Nicht nur am Kommunikationsproblem meinerseits, sondern auch im Alltag habe ich bemerkt, dass die Österreicher ein sehr nettes und hilfsbereites Volk sind. Sie bedanken sich sehr viel und versuchen immer zu helfen, ob sie können oder nicht. Dazu lächeln sie auch sehr viel, weswegen man bei dieser wunderschönen Landschaft mit den Weinbergen und dieser Freundlichkeit nur gute Laune bekommen kann.
Zusammenfassend betrachtet war es eine sehr schöne und lehrreiche Zeit.
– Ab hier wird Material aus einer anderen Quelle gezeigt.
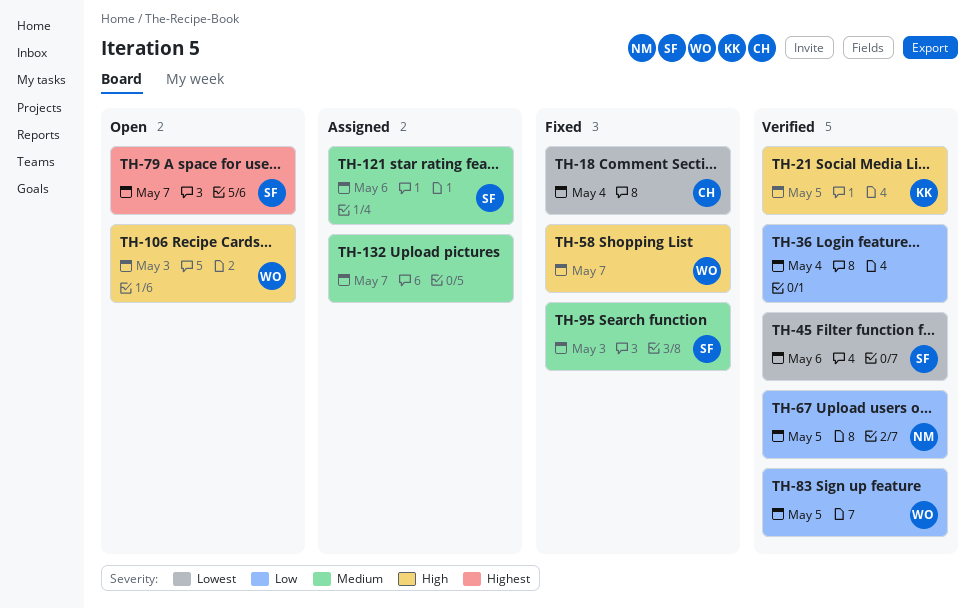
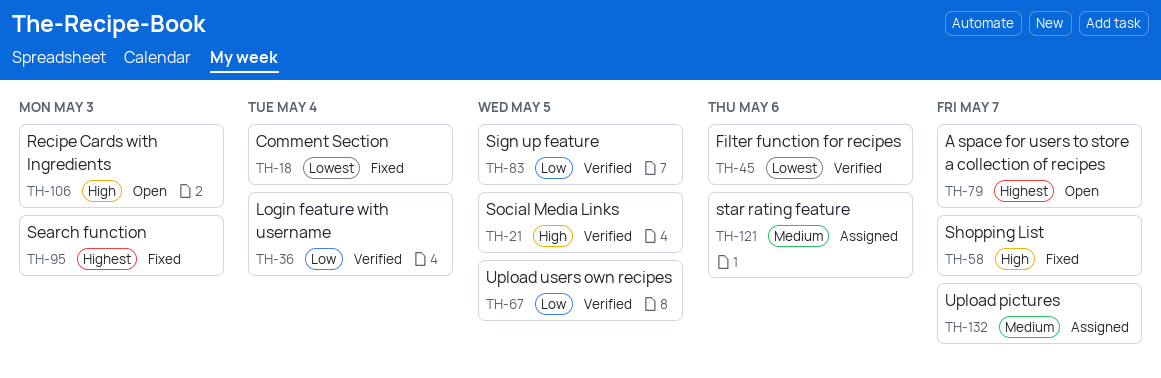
TH-95, priority: Medium -> Highest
Ich kann jedem empfehlen einmal im Leben für eine etwas längere Zeit ins Ausland zu gehen und ich hoffe sehr, dass ich eine solche Erfahrung noch einmal wiederholen kann.
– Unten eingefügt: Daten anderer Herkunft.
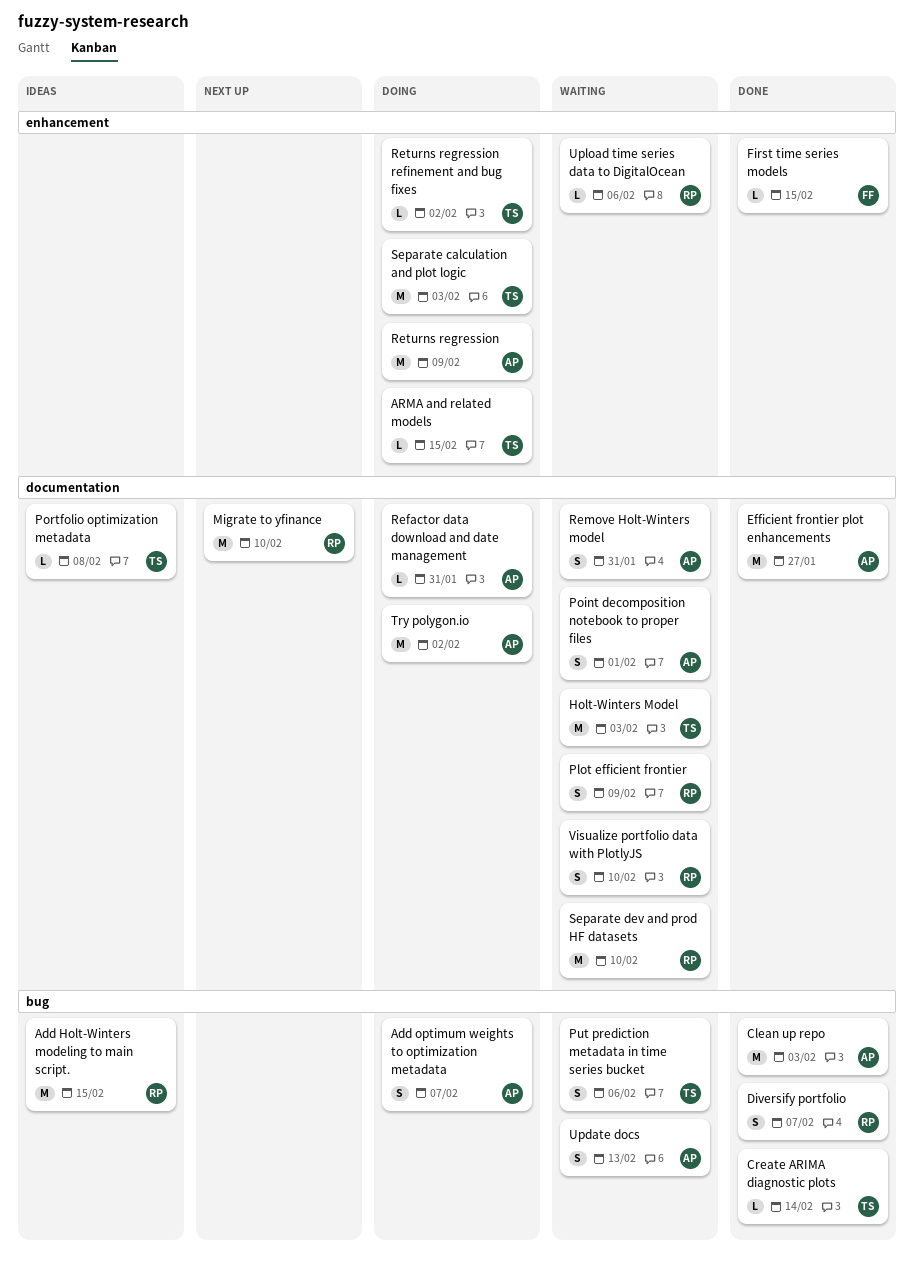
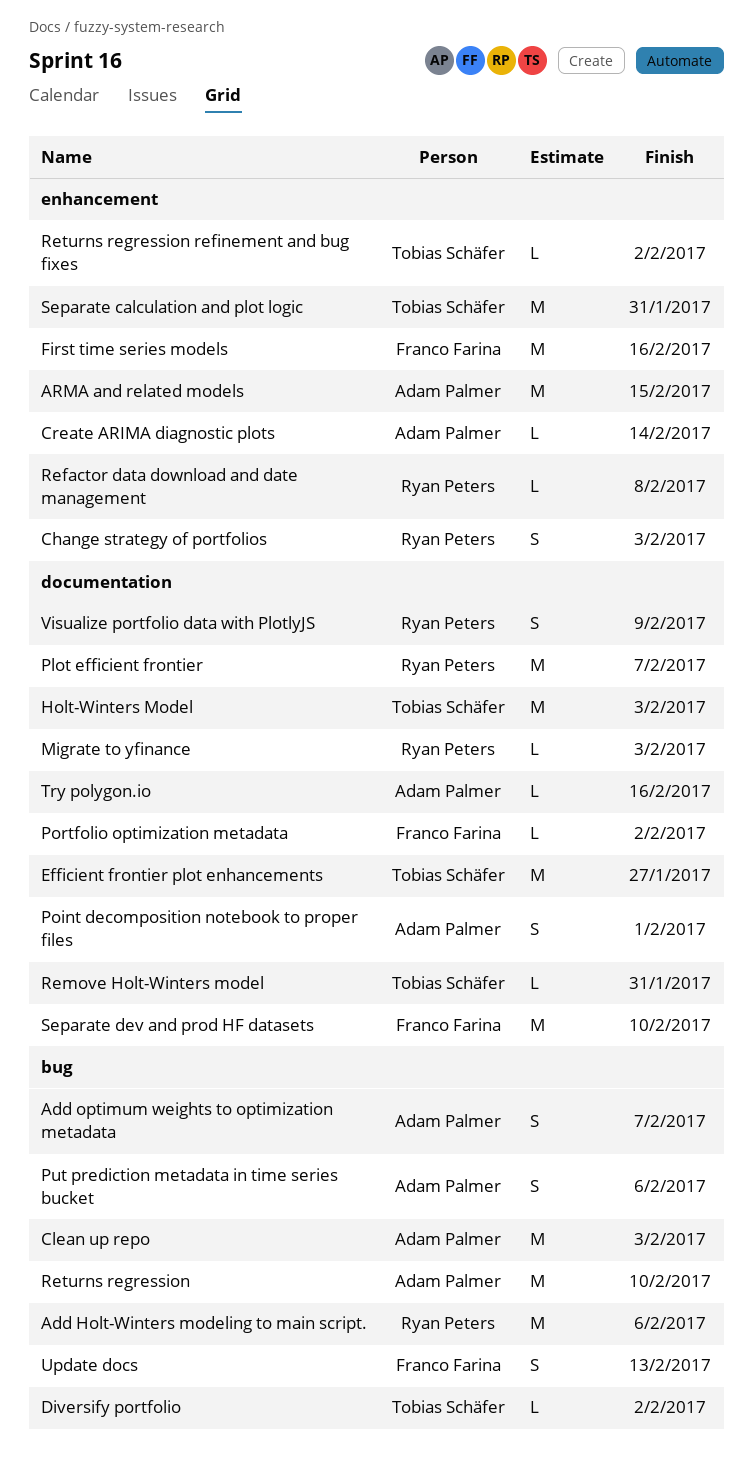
Add Holt-Winters modeling to main script., due: Feb 15 -> Feb 6
ARMA and related models, owner: Tobias Schäfer -> Adam Palmer
ARMA and related models, estimate: L -> M
Change strategy of portfolios: none -> present
Create ARIMA diagnostic plots, owner: Tobias Schäfer -> Adam Palmer
Create ARIMA diagnostic plots, label: bug -> enhancement
Diversify portfolio, owner: Ryan Peters -> Tobias Schäfer
Diversify portfolio, estimate: S -> L
Diversify portfolio, due: Feb 7 -> Feb 2
Efficient frontier plot enhancements, owner: Adam Palmer -> Tobias Schäfer
First time series models, estimate: L -> M
First time series models, due: Feb 15 -> Feb 16
Migrate to yfinance, estimate: M -> L
Migrate to yfinance, due: Feb 10 -> Feb 3
Plot efficient frontier, estimate: S -> M
Plot efficient frontier, due: Feb 9 -> Feb 7
Portfolio optimization metadata, owner: Tobias Schäfer -> Franco Farina
Portfolio optimization metadata, due: Feb 8 -> Feb 2
Put prediction metadata in time series bucket, owner: Tobias Schäfer -> Adam Palmer
Refactor data download and date management, owner: Adam Palmer -> Ryan Peters
Refactor data download and date management, label: documentation -> enhancement
Refactor data download and date management, due: Jan 31 -> Feb 8
Remove Holt-Winters model, owner: Adam Palmer -> Tobias Schäfer
Remove Holt-Winters model, estimate: S -> L
Returns regression, label: enhancement -> bug
Returns regression, due: Feb 9 -> Feb 10
Separate calculation and plot logic, due: Feb 3 -> Jan 31
Separate dev and prod HF datasets, owner: Ryan Peters -> Franco Farina
Try polygon.io, estimate: M -> L
Try polygon.io, due: Feb 2 -> Feb 16
Update docs, owner: Adam Palmer -> Franco Farina
Upload time series data to DigitalOcean: present -> none
Visualize portfolio data with PlotlyJS, due: Feb 10 -> Feb 9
Tipps für andere Praktikant:innen
Vorbereitung
Die Vorbereitung sollte nicht zu kurzfristig erfolgen. Die gesamte Organisation braucht einige Zeit und aufgrund der kleinen Größe des Ortes „Krems an der Donau“ ist die Auswahl der Unterkunft und der Praktikumssuche beschränkt.
Wohnungssuche
Die Wohnungssuche gestaltet sich als sehr schwierig, da in Krems an der Donau mehr Studenten leben als Einwohner, wodurch günstiger Wohnraum sehr wenig vorhanden ist und das Studentenwohnheim sehr klein und völlig überlastet ist. Dadurch sollte der Fokus auf verfügbare Ferienwohnungen gelegt werden, was etwas teurer ist als Studentenwohnungen.
Versicherung
Wichtig ist eine Auslandskrankenversicherung und eine Unfallversicherung. Dennoch sind die Ärzte in Krems Auslandsstudenten durch die Universität gewohnt und haben spezielle Formulare für diese Fälle.
Sonstiges
Die Preise in Österreich sind wesentlich teurer als in Deutschland.
Formalitäten vor Ort
Telefon-/Internetanschluss
Für sein Handy sollte man eine Auslandsflat haben, um ohne Probleme telefonieren und chatten zu können. In ganz Österreich, besonders in der Nähe von großen Sehenswürdigkeiten und Universitäten gibt es freie WLAN. Ebenfalls können Studenten der Freien Universität Berlin an fast allen öffentlichen Universitäten mithilfe von eduroam ohne Probleme ins Internet gehen, wenn sie in der Nähe einer Universität sind. Teilweise betreiben auch einige öffentliche oder wissenschaftliche Plätze in eduroam.
Alltag/Freizeit
Ausgehmöglichkeiten
In Österreich allgemein sind die Geschäfte und Shopping-Möglichkeiten meist nur bis 18 Uhr oder 19 Uhr geöffnet, sowie auch die Supermärkte. Dadurch hat man am Nachmittag nur begrenzt Zeit einkaufen zu gehen und das öffentliche Leben in der Stadt zu nutzen. Größere Supermärkte haben am Wochenende ab und zu bis 20 Uhr geöffnet. Die größeren Shoppingcenter haben auch am Wochenende bis maximal 20 Uhr geöffnet. Zusätzlich bietet Krems an der Donau einige Sport- und Freizeitmöglichkeiten, sowie viele schöne öffentliche Parks mit Sportgeräten zur freien Verfügung an der Donau. In Krems findet man an vielen verschiedenen Orten Fahrräder zum Ausleihen über eine App, welche man benutzen und an anderen vorgegebenen Fahrradständern wieder abgeben kann. Jedes Wochenende gibt es eine Party in einer Disko am Rand von Krems im Industrieviertel. Zusätzlich haben auch nach Schließzeiten viele Weinbars und Weinstände geöffnet und bieten eine entspannte Atmosphäre zur Verkostung von vielen regionalen Weinen und zum Treffen von Bekannten. Auch gibt es besonders in der Nähe der Universität viele Studentenbars und auch ein Restaurant „2Stein“ welche ausgefallene und leckere Gerichte und Getränke anbieten für relativ günstige Preise, wodurch dort viele Studenten essen und das Restaurant bereits am Mittag ausgebucht ist.